* [Jobs]:
**1)** Decide whether each statement below agrees with the Snowflake setup page. Answer yes or no, and quote the words of the page that settle it.
(a) By default, Snowflake accepts connections from any IP address.
(b) The variables set at the top of the setup script may be written in lowercase.
(c) Only a user with the ACCOUNTADMIN role can create a network policy.
**2)** From the Snowflake setup page, extract the part that opens with the words containing "Prerequisites" and closes with "list of addresses.", copying it character for character.

— start of Text —

- Availability
- Airbyte Cloud Airbyte OSS
- Support Level
- Certified
- Latest Version
- 3.4.12
Snowflake
Setting up the Snowflake destination connector involves setting up Snowflake entities (warehouse, database, schema, user, and role) in the Snowflake console and configuring the Snowflake destination connector using the Airbyte UI.
This page describes the step-by-step process of setting up the Snowflake destination connector.
Prerequisites
- A Snowflake account with the ACCOUNTADMIN role. If you don’t have an account with the
ACCOUNTADMIN
role, contact your Snowflake administrator to set one up for you. - (Optional) An AWS, or Google Cloud Storage.
Network policies
By default, Snowflake allows users to connect to the service from any computer or device IP address. A security administrator (i.e. users with the SECURITYADMIN role) or higher can create a network policy to allow or deny access to a single IP address or a list of addresses.
If you have any issues connecting with Airbyte Cloud please make sure that the list of IP addresses is on the allowed list
To determine whether a network policy is set on your account or for a specific user, execute the SHOW PARAMETERS command.
Account
SHOW PARAMETERS LIKE 'network_policy' IN ACCOUNT;
User
SHOW PARAMETERS LIKE 'network_policy' IN USER <username>;
To read more please check official Snowflake documentation
Setup guide
Step 1: Set up Airbyte-specific entities in Snowflake
To set up the Snowflake destination connector, you first need to create Airbyte-specific Snowflake entities (a warehouse, database, schema, user, and role) with the OWNERSHIP
permission to write data into Snowflake, track costs pertaining to Airbyte, and control permissions at a granular level.
You can use the following script in a new Snowflake worksheet to create the entities:
Edit the following script to change the password to a more secure password and to change the names of other resources if you so desire.
Note: Make sure you follow the Snowflake identifier requirements while renaming the resources.
-- set variables (these need to be uppercase)
set airbyte_role = 'AIRBYTE_ROLE';
set airbyte_username = 'AIRBYTE_USER';
set airbyte_warehouse = 'AIRBYTE_WAREHOUSE';
set airbyte_database = 'AIRBYTE_DATABASE';
set airbyte_schema = 'AIRBYTE_SCHEMA';
-- set user password
set airbyte_password = 'password';
begin;
-- create Airbyte role
use role securityadmin;
create role if not exists identifier($airbyte_role);
grant role identifier($airbyte_role) to role SYSADMIN;
-- create Airbyte user
create user if not exists identifier($airbyte_username)

— end of Text —
— start of Excerpted records —

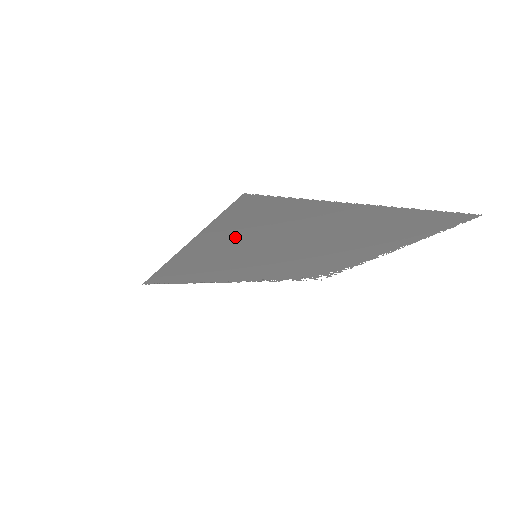
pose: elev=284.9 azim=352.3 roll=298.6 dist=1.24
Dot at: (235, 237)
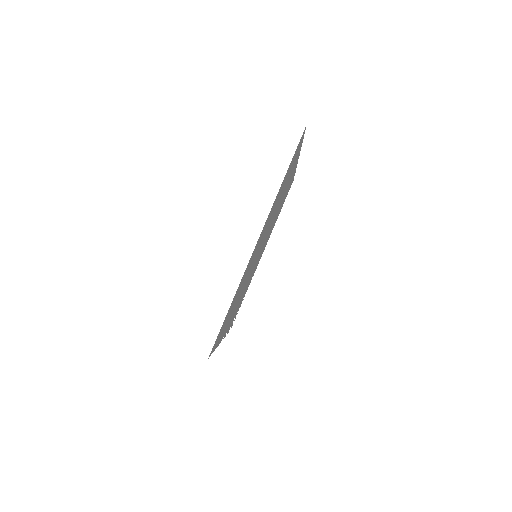
Dot at: occluded
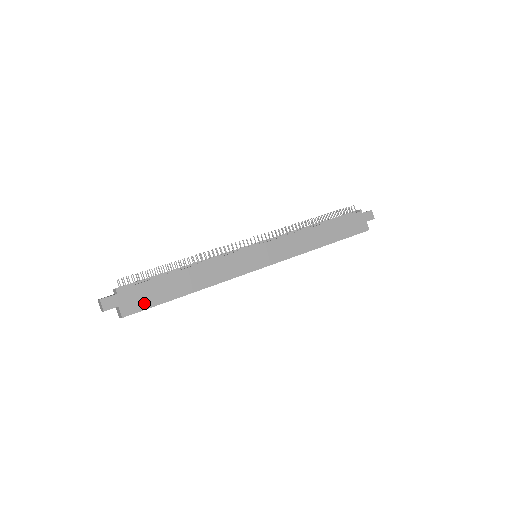
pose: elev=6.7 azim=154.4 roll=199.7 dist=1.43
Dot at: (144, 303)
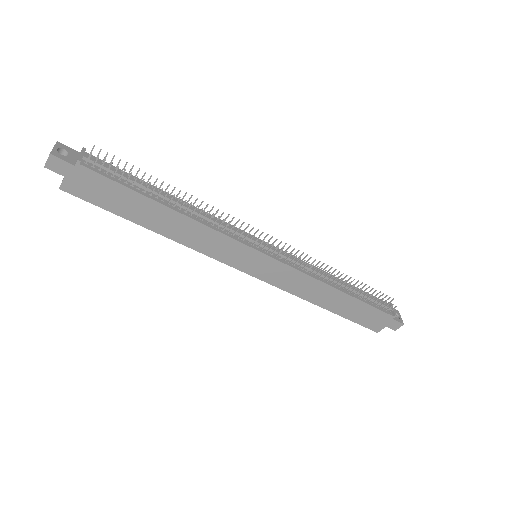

— end of Excerpted records —

* [Full answers]:
**1)**
(a) Yes: "By default, Snowflake allows users to connect to the service from any computer or device IP address."
(b) No: "these need to be uppercase"
(c) No: "A security administrator (i.e. users with the SECURITYADMIN role) or higher can create a network policy"

**2)**
Prerequisites
- A Snowflake account with the ACCOUNTADMIN role. If you don’t have an account with the
ACCOUNTADMIN
role, contact your Snowflake administrator to set one up for you. - (Optional) An AWS, or Google Cloud Storage.
Network policies
By default, Snowflake allows users to connect to the service from any computer or device IP address. A security administrator (i.e. users with the SECURITYADMIN role) or higher can create a network policy to allow or deny access to a single IP address or a list of addresses.